PS: Exactly. And it had to be done that way, there were no static scenes except the cutscenes. That atmospheric music wasn’t just a noodle on a keyboard, that was a completed piece based on the level or the room, and then the programmers did an excellent job of creating that dynamically as you walked–or skittered–around.
ND: On that same token, it seems like the game emphasizes atmospheric audio over individual themes for each character. Why and how did you do that?
PS: Well, I didn’t really pay a ton of attention to matching the thematic elements of characters to a particular sound. Normally you hear that–normally you associate a character with some sort of melody. But the whole thing was such an acid trip that I didn’t want to pigeonhole people into that. I wanted to keep the sensation of surrounding them with an alien landscape. So, I basically did that through the choice of my equipment, utilizing stuff like the PBG, the microwave…equipment which would be considered now to be archaic, but had a definite “sound” to it, which could lend itself to being that type of environmental sound. It kinda worked out well that I was the artist who had a bunch of weird crap, and in using it, created such a bizarre landscape that it really worked throughout. Today, preset sounds are all the rage, and even back then I was against that. I’d get a unit, a machine, and stay away from presets, try and make something really unique. These days very artists are doing that.
ND: That’s one of the most amazing things about people composing for games in the late 80s/early 90s, when the technology wasn’t really “there,” and you had to push that technology to or even past its limits to get these really cool effects. Bad Mojo really accomplishes that. How did you manage it?
PS: Yeah. I’ll admit that some of those were happy accidents that came through planned strategy. That’s really what’s nice about being given the time that I was given to work on Bad Mojo. For a lot of projects like it, the artist will be given two weeks to complete what should take two months. The crew was very gracious to give me the months to work on the score and really envelop myself in it, and utilize all the instruments to my advantage. Including, one of the main programmers had a pet that he gave to me, Buffy, a Madagascar hissing cockroach. Any hissing cockroach sounds that you hear during the game are Buffy being sampled. My studio included Buffy on one side, and Frida, a tarantula who was a model for the game. Back in those days, it was really wonderful—it was a freakhouse creating freakish sound design. That’s really, I think, what gives Bad Mojo its unique sound.
ND: I’m imagining this studio of yours, where you’re actually sitting down and Foleying and sampling a cockroach and a tarantula as musical instruments.
PS: They were very cooperative. It was a lot of fun!
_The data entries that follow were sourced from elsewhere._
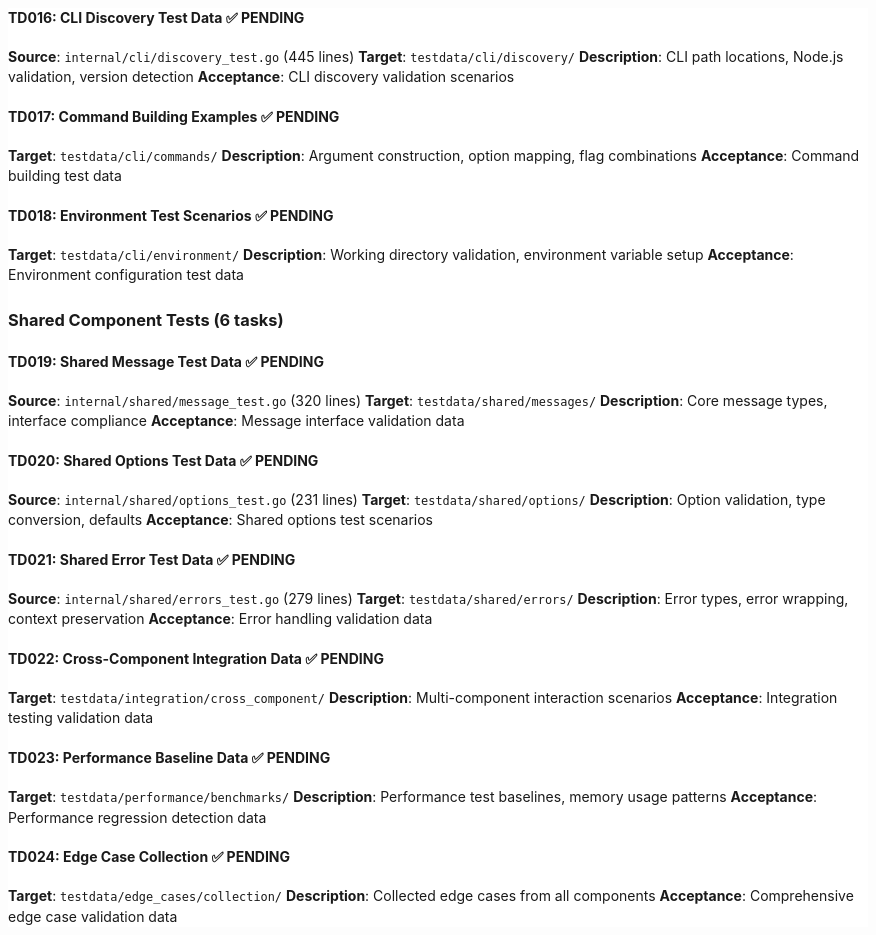 #### TD016: CLI Discovery Test Data ✅ PENDING
**Source**: `internal/cli/discovery_test.go` (445 lines)
**Target**: `testdata/cli/discovery/`
**Description**: CLI path locations, Node.js validation, version detection
**Acceptance**: CLI discovery validation scenarios

#### TD017: Command Building Examples ✅ PENDING
**Target**: `testdata/cli/commands/`
**Description**: Argument construction, option mapping, flag combinations
**Acceptance**: Command building test data

#### TD018: Environment Test Scenarios ✅ PENDING
**Target**: `testdata/cli/environment/`
**Description**: Working directory validation, environment variable setup
**Acceptance**: Environment configuration test data

### Shared Component Tests (6 tasks)

#### TD019: Shared Message Test Data ✅ PENDING
**Source**: `internal/shared/message_test.go` (320 lines)
**Target**: `testdata/shared/messages/`
**Description**: Core message types, interface compliance
**Acceptance**: Message interface validation data

#### TD020: Shared Options Test Data ✅ PENDING
**Source**: `internal/shared/options_test.go` (231 lines)
**Target**: `testdata/shared/options/`
**Description**: Option validation, type conversion, defaults
**Acceptance**: Shared options test scenarios

#### TD021: Shared Error Test Data ✅ PENDING
**Source**: `internal/shared/errors_test.go` (279 lines)
**Target**: `testdata/shared/errors/`
**Description**: Error types, error wrapping, context preservation
**Acceptance**: Error handling validation data

#### TD022: Cross-Component Integration Data ✅ PENDING
**Target**: `testdata/integration/cross_component/`
**Description**: Multi-component interaction scenarios
**Acceptance**: Integration testing validation data

#### TD023: Performance Baseline Data ✅ PENDING
**Target**: `testdata/performance/benchmarks/`
**Description**: Performance test baselines, memory usage patterns
**Acceptance**: Performance regression detection data

#### TD024: Edge Case Collection ✅ PENDING
**Target**: `testdata/edge_cases/collection/`
**Description**: Collected edge cases from all components
**Acceptance**: Comprehensive edge case validation data
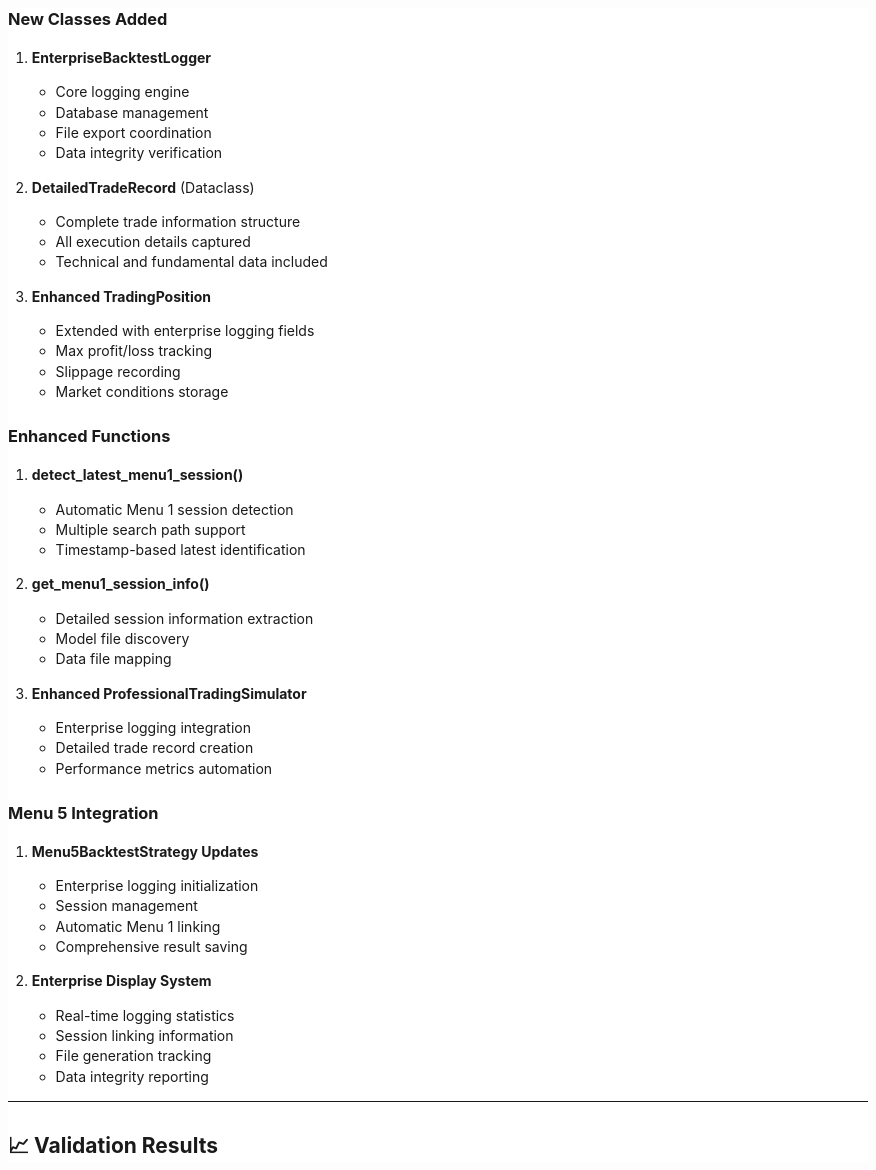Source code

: ### **New Classes Added**

1. **EnterpriseBacktestLogger**
   - Core logging engine
   - Database management
   - File export coordination
   - Data integrity verification

2. **DetailedTradeRecord** (Dataclass)
   - Complete trade information structure
   - All execution details captured
   - Technical and fundamental data included

3. **Enhanced TradingPosition**
   - Extended with enterprise logging fields
   - Max profit/loss tracking
   - Slippage recording
   - Market conditions storage

### **Enhanced Functions**

1. **detect_latest_menu1_session()**
   - Automatic Menu 1 session detection
   - Multiple search path support
   - Timestamp-based latest identification

2. **get_menu1_session_info()**
   - Detailed session information extraction
   - Model file discovery
   - Data file mapping

3. **Enhanced ProfessionalTradingSimulator**
   - Enterprise logging integration
   - Detailed trade record creation
   - Performance metrics automation

### **Menu 5 Integration**

1. **Menu5BacktestStrategy Updates**
   - Enterprise logging initialization
   - Session management
   - Automatic Menu 1 linking
   - Comprehensive result saving

2. **Enterprise Display System**
   - Real-time logging statistics
   - Session linking information
   - File generation tracking
   - Data integrity reporting

---

## 📈 Validation Results
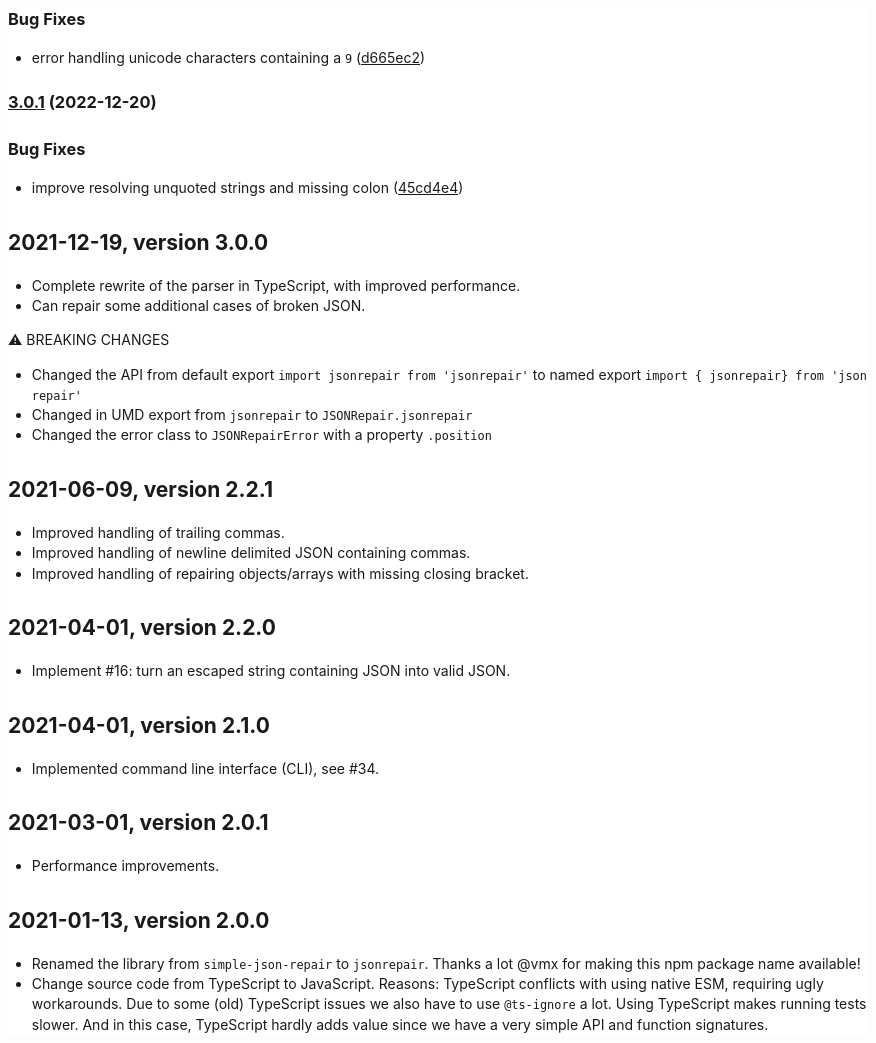
### Bug Fixes

* error handling unicode characters containing a `9` ([d665ec2](https://github.com/josdejong/jsonrepair/commit/d665ec2f934f8d499f0498d5a1a91515ee4dbd72))

### [3.0.1](https://github.com/josdejong/jsonrepair/compare/v3.0.0...v3.0.1) (2022-12-20)


### Bug Fixes

* improve resolving unquoted strings and missing colon ([45cd4e4](https://github.com/josdejong/jsonrepair/commit/45cd4e45c6c10fac148cf6a037752586ed4fb2d5))


## 2021-12-19, version 3.0.0

- Complete rewrite of the parser in TypeScript, with improved performance.
- Can repair some additional cases of broken JSON.

⚠ BREAKING CHANGES

- Changed the API from default export `import jsonrepair from 'jsonrepair'` to named export `import { jsonrepair} from 'jsonrepair'`
- Changed in UMD export from `jsonrepair` to `JSONRepair.jsonrepair`
- Changed the error class to `JSONRepairError` with a property `.position`


## 2021-06-09, version 2.2.1

- Improved handling of trailing commas.
- Improved handling of newline delimited JSON containing commas.
- Improved handling of repairing objects/arrays with missing closing bracket.


## 2021-04-01, version 2.2.0

- Implement #16: turn an escaped string containing JSON into valid JSON.


## 2021-04-01, version 2.1.0

- Implemented command line interface (CLI), see #34.


## 2021-03-01, version 2.0.1

- Performance improvements.


## 2021-01-13, version 2.0.0

- Renamed the library from `simple-json-repair` to `jsonrepair`.
  Thanks a lot @vmx for making this npm package name available!
- Change source code from TypeScript to JavaScript. Reasons: TypeScript 
  conflicts with using native ESM, requiring ugly workarounds. 
  Due to some (old) TypeScript issues we also have to use `@ts-ignore` a lot. 
  Using TypeScript makes running tests slower. And in this case, TypeScript 
  hardly adds value since we have a very simple API and function signatures.  
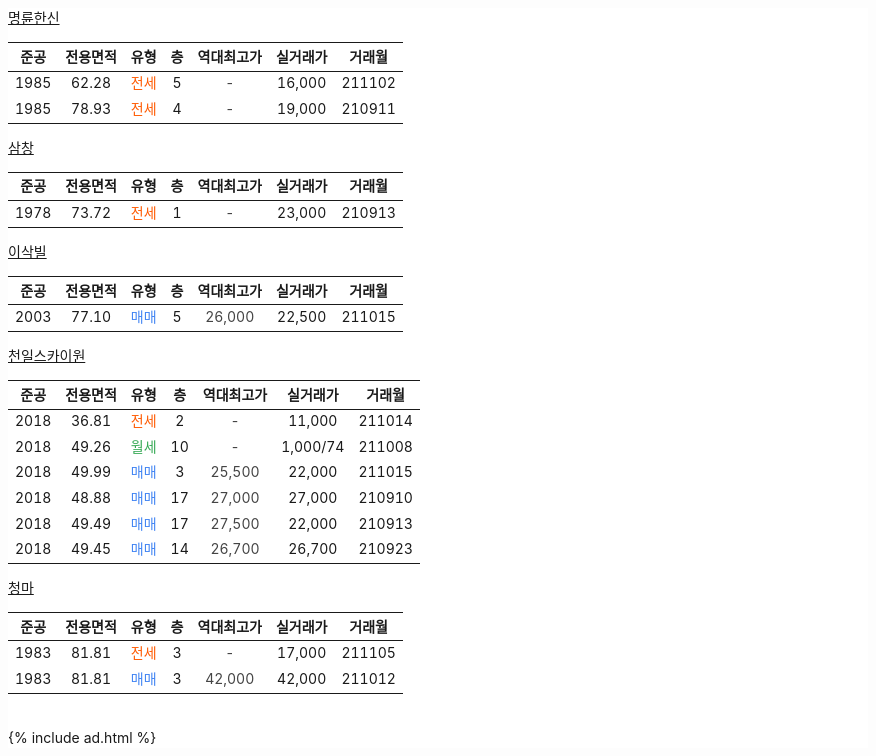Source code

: 
[명륜한신](https://search.naver.com/search.naver?query=%EB%B6%80%EC%82%B0%EA%B4%91%EC%97%AD%EC%8B%9C+%EB%8F%99%EB%9E%98%EA%B5%AC+%EB%AA%85%EB%A5%9C%EB%8F%99+%EB%AA%85%EB%A5%9C%ED%95%9C%EC%8B%A0)

|준공|전용면적|유형|층|역대최고가|실거래가|거래월|
|:---:|:---:|:---:|:---:|:---:|:---:|:---:|
|1985|62.28|<span style="color:#ff5a00">전세</span>|5|<span style="color:#444444">-</span>|16,000|211102|
|1985|78.93|<span style="color:#ff5a00">전세</span>|4|<span style="color:#444444">-</span>|19,000|210911|

[삼창](https://search.naver.com/search.naver?query=%EB%B6%80%EC%82%B0%EA%B4%91%EC%97%AD%EC%8B%9C+%EB%8F%99%EB%9E%98%EA%B5%AC+%EB%AA%85%EB%A5%9C%EB%8F%99+%EC%82%BC%EC%B0%BD)

|준공|전용면적|유형|층|역대최고가|실거래가|거래월|
|:---:|:---:|:---:|:---:|:---:|:---:|:---:|
|1978|73.72|<span style="color:#ff5a00">전세</span>|1|<span style="color:#444444">-</span>|23,000|210913|

[이삭빌](https://search.naver.com/search.naver?query=%EB%B6%80%EC%82%B0%EA%B4%91%EC%97%AD%EC%8B%9C+%EB%8F%99%EB%9E%98%EA%B5%AC+%EB%AA%85%EB%A5%9C%EB%8F%99+%EC%9D%B4%EC%82%AD%EB%B9%8C)

|준공|전용면적|유형|층|역대최고가|실거래가|거래월|
|:---:|:---:|:---:|:---:|:---:|:---:|:---:|
|2003|77.10|<span style="color:#4285f3">매매</span>|5|<span style="color:#444444">26,000</span>|22,500|211015|

[천일스카이원](https://search.naver.com/search.naver?query=%EB%B6%80%EC%82%B0%EA%B4%91%EC%97%AD%EC%8B%9C+%EB%8F%99%EB%9E%98%EA%B5%AC+%EB%AA%85%EB%A5%9C%EB%8F%99+%EC%B2%9C%EC%9D%BC%EC%8A%A4%EC%B9%B4%EC%9D%B4%EC%9B%90)

|준공|전용면적|유형|층|역대최고가|실거래가|거래월|
|:---:|:---:|:---:|:---:|:---:|:---:|:---:|
|2018|36.81|<span style="color:#ff5a00">전세</span>|2|<span style="color:#444444">-</span>|11,000|211014|
|2018|49.26|<span style="color:#34a853">월세</span>|10|<span style="color:#444444">-</span>|1,000/74|211008|
|2018|49.99|<span style="color:#4285f3">매매</span>|3|<span style="color:#444444">25,500</span>|22,000|211015|
|2018|48.88|<span style="color:#4285f3">매매</span>|17|<span style="color:#444444">27,000</span>|27,000|210910|
|2018|49.49|<span style="color:#4285f3">매매</span>|17|<span style="color:#444444">27,500</span>|22,000|210913|
|2018|49.45|<span style="color:#4285f3">매매</span>|14|<span style="color:#444444">26,700</span>|26,700|210923|

[청마](https://search.naver.com/search.naver?query=%EB%B6%80%EC%82%B0%EA%B4%91%EC%97%AD%EC%8B%9C+%EB%8F%99%EB%9E%98%EA%B5%AC+%EB%AA%85%EB%A5%9C%EB%8F%99+%EC%B2%AD%EB%A7%88)

|준공|전용면적|유형|층|역대최고가|실거래가|거래월|
|:---:|:---:|:---:|:---:|:---:|:---:|:---:|
|1983|81.81|<span style="color:#ff5a00">전세</span>|3|<span style="color:#444444">-</span>|17,000|211105|
|1983|81.81|<span style="color:#4285f3">매매</span>|3|<span style="color:#444444">42,000</span>|42,000|211012|


<br>
{% include ad.html %}
<br>

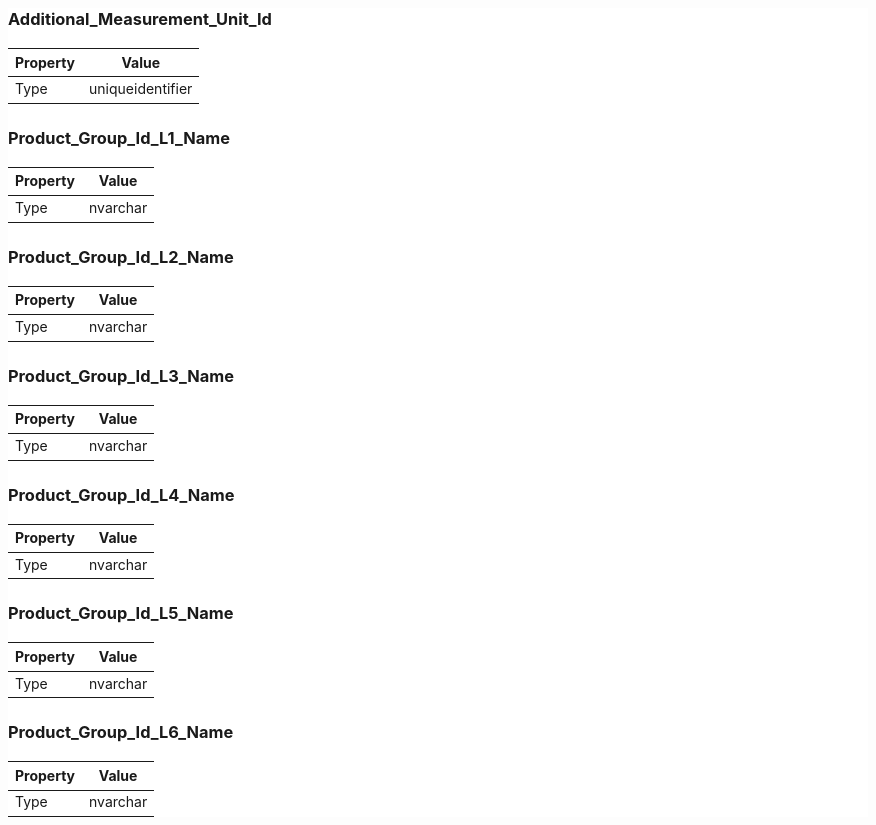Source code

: ### Additional_Measurement_Unit_Id

| Property | Value |
| - | - |
|Type|uniqueidentifier|

### Product_Group_Id_L1_Name

| Property | Value |
| - | - |
|Type|nvarchar|

### Product_Group_Id_L2_Name

| Property | Value |
| - | - |
|Type|nvarchar|

### Product_Group_Id_L3_Name

| Property | Value |
| - | - |
|Type|nvarchar|

### Product_Group_Id_L4_Name

| Property | Value |
| - | - |
|Type|nvarchar|

### Product_Group_Id_L5_Name

| Property | Value |
| - | - |
|Type|nvarchar|

### Product_Group_Id_L6_Name

| Property | Value |
| - | - |
|Type|nvarchar|


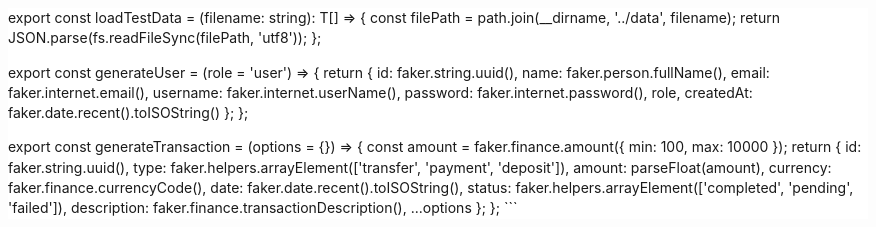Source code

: export const loadTestData = <T>(filename: string): T[] => {
  const filePath = path.join(__dirname, '../data', filename);
  return JSON.parse(fs.readFileSync(filePath, 'utf8'));
};

export const generateUser = (role = 'user') => {
  return {
    id: faker.string.uuid(),
    name: faker.person.fullName(),
    email: faker.internet.email(),
    username: faker.internet.userName(),
    password: faker.internet.password(),
    role,
    createdAt: faker.date.recent().toISOString()
  };
};

export const generateTransaction = (options = {}) => {
  const amount = faker.finance.amount({ min: 100, max: 10000 });
  return {
    id: faker.string.uuid(),
    type: faker.helpers.arrayElement(['transfer', 'payment', 'deposit']),
    amount: parseFloat(amount),
    currency: faker.finance.currencyCode(),
    date: faker.date.recent().toISOString(),
    status: faker.helpers.arrayElement(['completed', 'pending', 'failed']),
    description: faker.finance.transactionDescription(),
    ...options
  };
};
\`\`\`
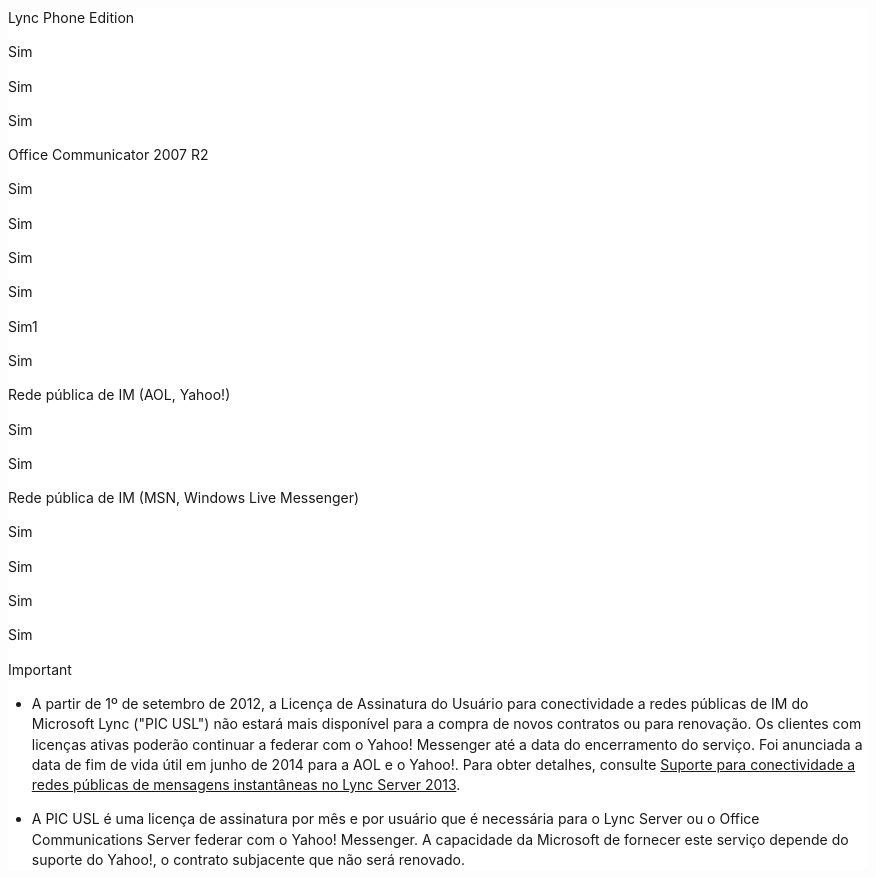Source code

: <td><p></p></td>
<td><p></p></td>
<td><p></p></td>
</tr>
<tr class="even">
<td><p>Lync Phone Edition</p></td>
<td><p>Sim</p></td>
<td><p>Sim</p></td>
<td><p>Sim</p></td>
<td><p></p></td>
<td><p></p></td>
<td><p></p></td>
</tr>
<tr class="odd">
<td><p>Office Communicator 2007 R2</p></td>
<td><p>Sim</p></td>
<td><p>Sim</p></td>
<td><p>Sim</p></td>
<td><p>Sim</p></td>
<td><p>Sim1</p></td>
<td><p>Sim</p></td>
</tr>
<tr class="even">
<td><p>Rede pública de IM (AOL, Yahoo!)</p></td>
<td><p>Sim</p></td>
<td><p>Sim</p></td>
<td><p></p></td>
<td><p></p></td>
<td><p></p></td>
<td><p></p></td>
</tr>
<tr class="odd">
<td><p>Rede pública de IM (MSN, Windows Live Messenger)</p></td>
<td><p>Sim</p></td>
<td><p>Sim</p></td>
<td><p>Sim</p></td>
<td><p>Sim</p></td>
<td><p></p></td>
<td><p></p></td>
</tr>
</tbody>
</table>


> [!important]  
> <ul>
> <li><p>A partir de 1º de setembro de 2012, a Licença de Assinatura do Usuário para conectividade a redes públicas de IM do Microsoft Lync (&quot;PIC USL&quot;) não estará mais disponível para a compra de novos contratos ou para renovação. Os clientes com licenças ativas poderão continuar a federar com o Yahoo! Messenger até a data do encerramento do serviço. Foi anunciada a data de fim de vida útil em junho de 2014 para a AOL e o Yahoo!. Para obter detalhes, consulte <a href="lync-server-2013-support-for-public-instant-messenger-connectivity.md">Suporte para conectividade a redes públicas de mensagens instantâneas no Lync Server 2013</a>.</p></li>
> 
> <li><p>A PIC USL é uma licença de assinatura por mês e por usuário que é necessária para o Lync Server ou o Office Communications Server federar com o Yahoo! Messenger. A capacidade da Microsoft de fornecer este serviço depende do suporte do Yahoo!, o contrato subjacente que não será renovado.</p></li>
> 
>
ND: It seems like you came to all this from an electronica-industrial background. How did you find your way to gaming? Do you feel like you missed your calling as a DJ?
PS: Funny you should mention—I am a DJ. Aren’t we all? I had come to SF after starting an online bulletin board, back in the days of the modem, called Cyberden, and operating as Xorcist I thought I’d bring this online industrial-gothic community together. So I was DJing and running a club called the House of Usher, and at the time this sound really matched with Iron Helix, which was very dark, and then by the time Bad Mojo came around I was still in full swing of running the club, DJing, and touring, and it seemed like a perfect match. It was great working with the team—they were visionaries, I think they still are.
ND: So are you still holding out for Bad Mojo ii?
PS: Hell yeah!
ND: This is the age of Indiegogo and Kickstarter, it could happen.
PS: It could–and if it does happen, I still have my studio and MIDI interface.